Researchers want to better under how the live vaccine interacts with the body s immune
system. They will test the nasal spray flu vaccine (called FluMist) against a saline (salt
water) nasal spray. They will then look at blood and nasal cell samples to see how the
vaccine affects these cells immune response.
Objectives:
- To look at immune changes in nasal and blood cells in people who receive live flu vaccine.
Eligibility:
- Healthy volunteers between 18 and 49 years of age.
Design:
- Participants will have five outpatient visits for this study. Each visit will last up to
2 hours.
- At the first visit, participants will have a physical exam and medical history. They
will give blood and urine samples. Nasal cell samples will also be collected.
- A week later, participants will have either the nasal spray flu vaccine or a saline
spray. They will know which spray they will receive. Blood samples will be collected.
- Two days after the vaccination, they will have another physical exam. Blood and nasal
cell samples will be collected.
- At the final two visits (1 week and 1 month after the vaccination), more blood samples
will be collected.
- Those who had the saline spray will be able to have the actual vaccine spray at the last
study visit.
- The ratio of participants who receive vaccine to those who receive saline will be 4:1.

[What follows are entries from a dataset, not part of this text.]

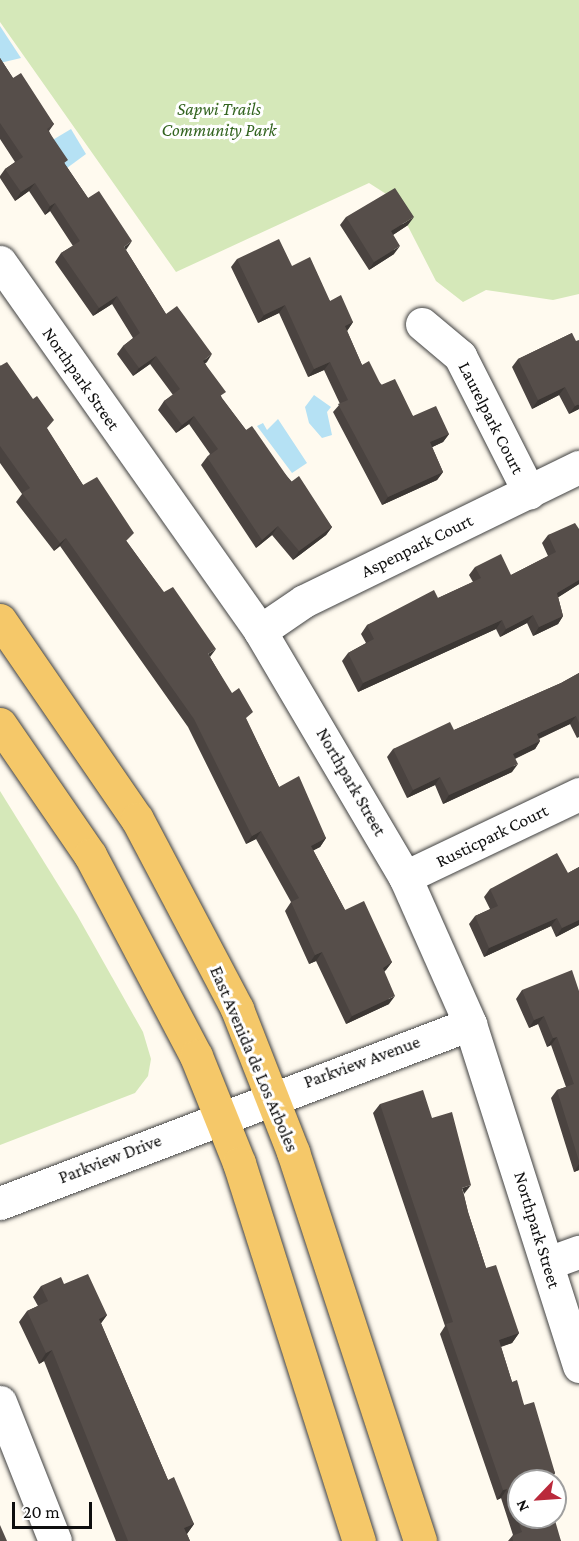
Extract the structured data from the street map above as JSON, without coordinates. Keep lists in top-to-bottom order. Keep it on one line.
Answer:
{"streets":{"main road":["East Avenida de Los Arboles"],"street":["Northpark Street","Laurelpark Court","Aspenpark Court","Rusticpark Court","Parkview Avenue","Parkview Drive"]},"crossings":[["Northpark Street","Aspenpark Court"],["Northpark Street","Rusticpark Court"],["Northpark Street","Parkview Avenue"],["Laurelpark Court","Aspenpark Court"],["East Avenida de Los Arboles","Parkview Avenue"],["Parkview Avenue","Parkview Drive"]],"parks":["Sapwi Trails Community Park"],"scale_bar":"20 m","north":"bottom left"}
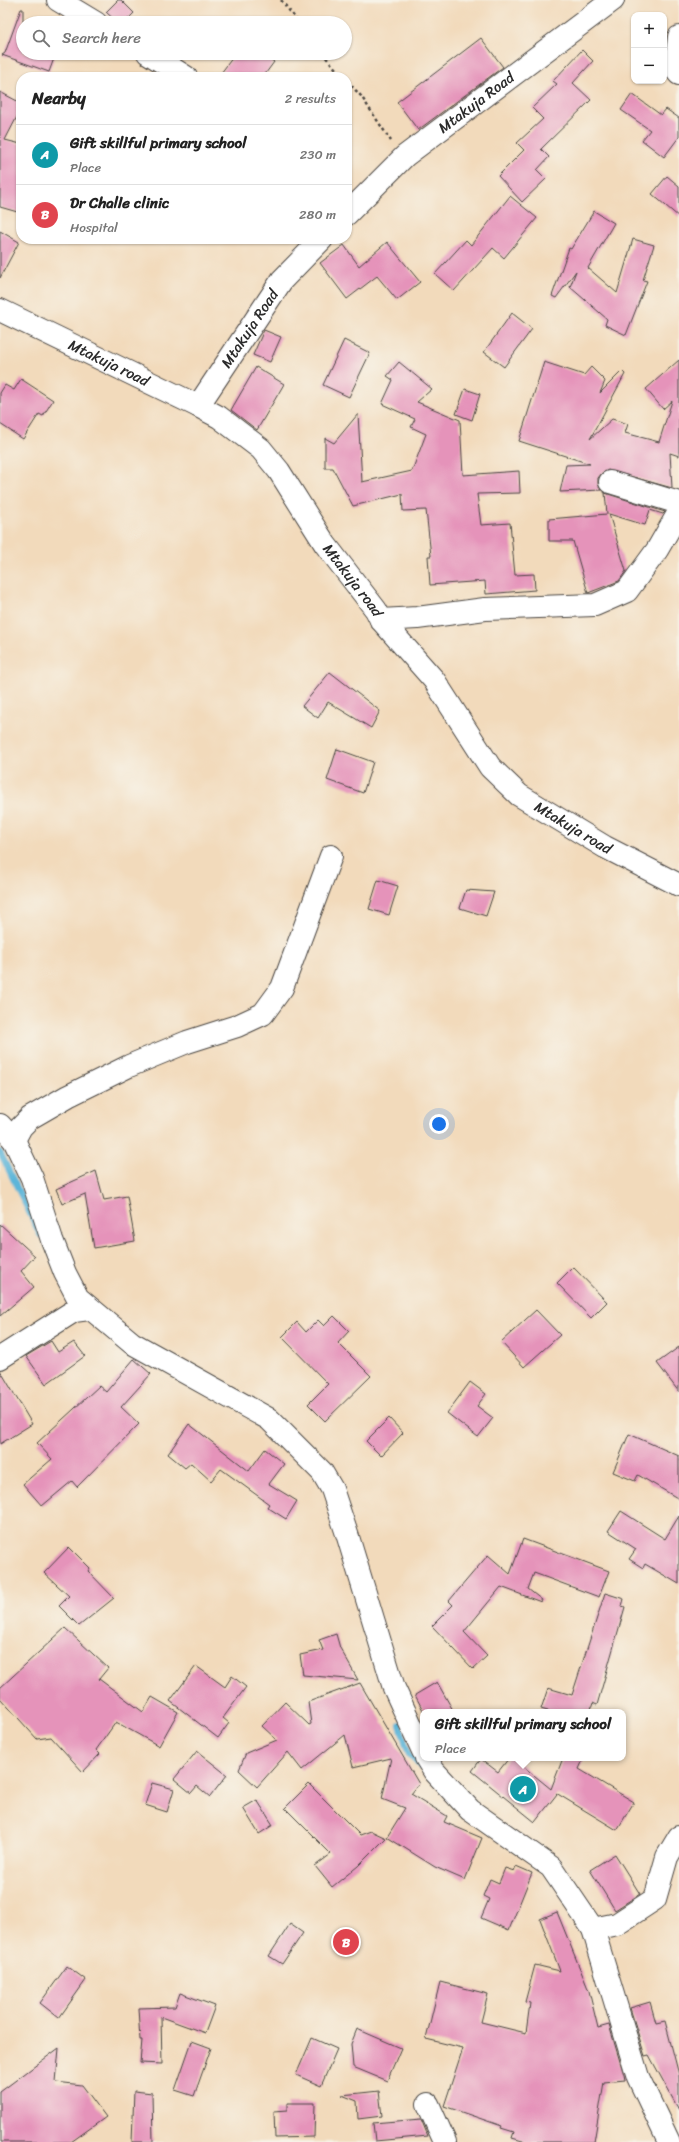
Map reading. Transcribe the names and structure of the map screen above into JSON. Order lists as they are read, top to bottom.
{
  "streets": {
    "street": ["Mtakuja Road", "Mtakuja road"]
  },
  "crossings": [
    ["Mtakuja Road", "Mtakuja road"]
  ],
  "page": {
    "map_buttons": ["+", "−"],
    "search": "Search here",
    "heading": ["Nearby", "2 results"],
    "list": [
      {
        "mark": "A",
        "name": "Gift skillful primary school",
        "note": "Place",
        "value": "230 m"
      },
      {
        "mark": "B",
        "name": "Dr Challe clinic",
        "note": "Hospital",
        "value": "280 m"
      }
    ],
    "popup": ["Gift skillful primary school", "Place"],
    "pins": ["A", "B"]
  }
}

Two types of influenza vaccines are currently licensed in the US, trivalent inactivated
vaccine (TIV), administered by intramuscular injection, and LAIV, administered by nasal
spray. Both vaccines are safe and effective in their approved age groups. Neutralizing
antibody in the serum has been found to be a correlate of protection for TIV, but the immune
correlates of protection for LAIV are not known. Defining the origin and nature of
transcriptional responses to LAIV in URT in infected and bystander epithelial and lymphocyte
cells in healthy adults will be a highly informative first step in a systems approach toward
understanding the molecular basis of viral replication restriction and the regulation of the
local mucosal immune responses following LAIV administration.

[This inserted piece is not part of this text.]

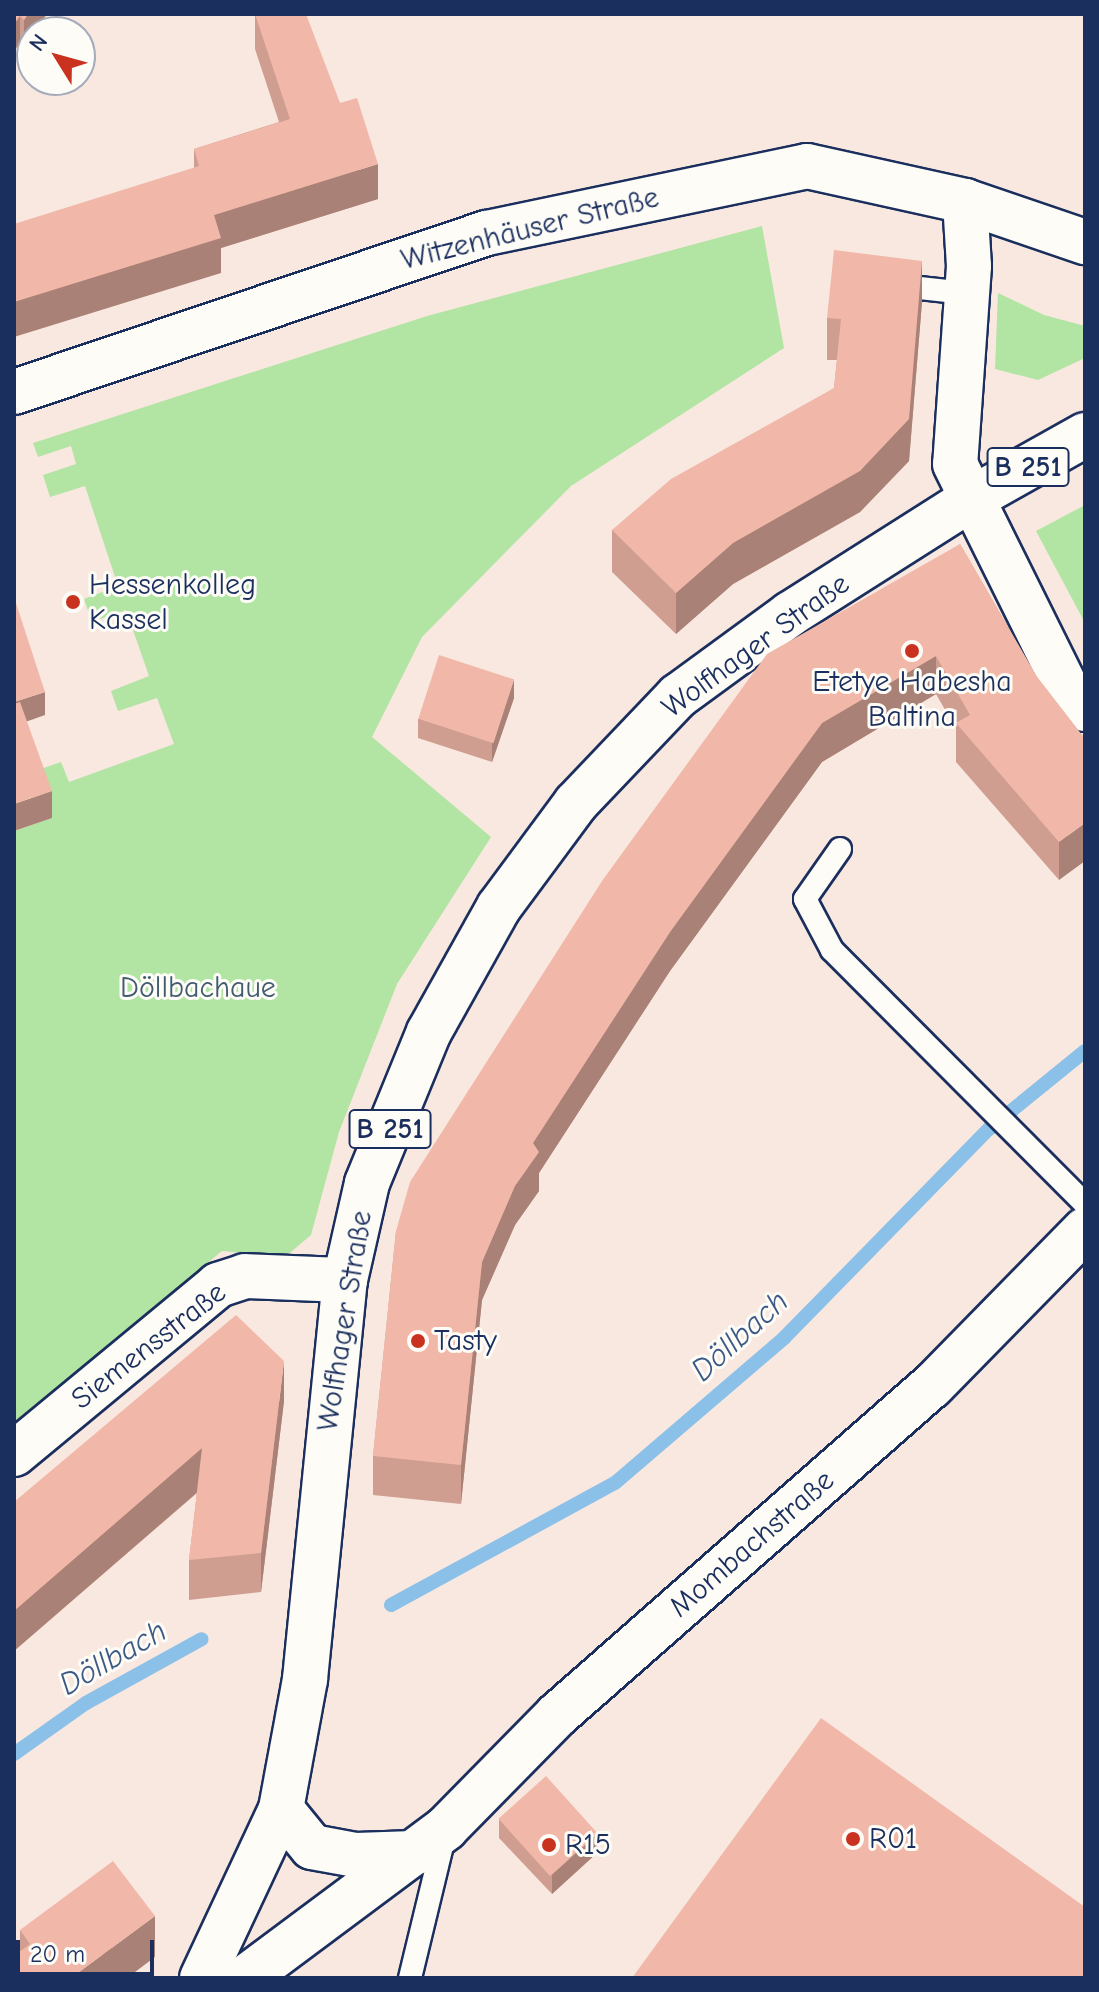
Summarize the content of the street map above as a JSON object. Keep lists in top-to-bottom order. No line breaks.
{"streets":{"street":["Witzenhäuser Straße","B 251","Wolfhager Straße","Siemensstraße","Mombachstraße"]},"crossings":[["Wolfhager Straße","Siemensstraße"]],"water":["Döllbach"],"parks":["Döllbachaue"],"places":["Hessenkolleg Kassel","Etetye Habesha Baltina","Tasty","R01","R15"],"scale_bar":"20 m","north":"top left"}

This natural history study will use a systems biology approach to identify LAIV replication
niches among a variety of URT cell types and characterize the host immune response to LAIV.
Healthy volunteers aged 18-49 years will be prescreened for low (<1:10) serum HAI titer
against the component influenza vaccine virus strains (influenza A H1N1 and H3N2, and
influenza B) of the licensed seasonal LAIV. Ten HAIlow or -negative individuals will be
vaccinated intranasally with LAIV (n=8) or will receive saline intranasally (n=2). One week
prior to and 2 days after vaccine administration, an NP specimen will be collected using
flocked NP swabs. A blood sample will be collected at the time of NP swabbing and on Days 7
and 28 after vaccination. Total subject participation time from enrollment/baseline to the
final study visit will be 5 weeks.
We propose to recover cells from NP swab samples and sort individual cells of different
subsets based on specific surface phenotypic markers. We will then utilize
microfluidics-based real-time reverse transcriptase polymerase chain reaction (rRT-PCR) to
quantify transcripts from bulk and single cells. These transcripts will include
strand-specific influenza RNA for determining virus replication, genes for assigning cells to
specific epithelial or lymphocyte subpopulations, selected genes in the IFN signaling
pathways to determine innate immune responses, and genes involved in activation and effector
functions of different immune cell subsets. Results will be analyzed with several
bioinformatics tools, with an emphasis on the differential signaling responses between
various cells types. The mucosal transcriptional data will be correlated with B and T cell
immunity markers and traditional serology (HAI and neutralization assays) before and after
vaccination to identify key factors affecting the immune response to LAIV.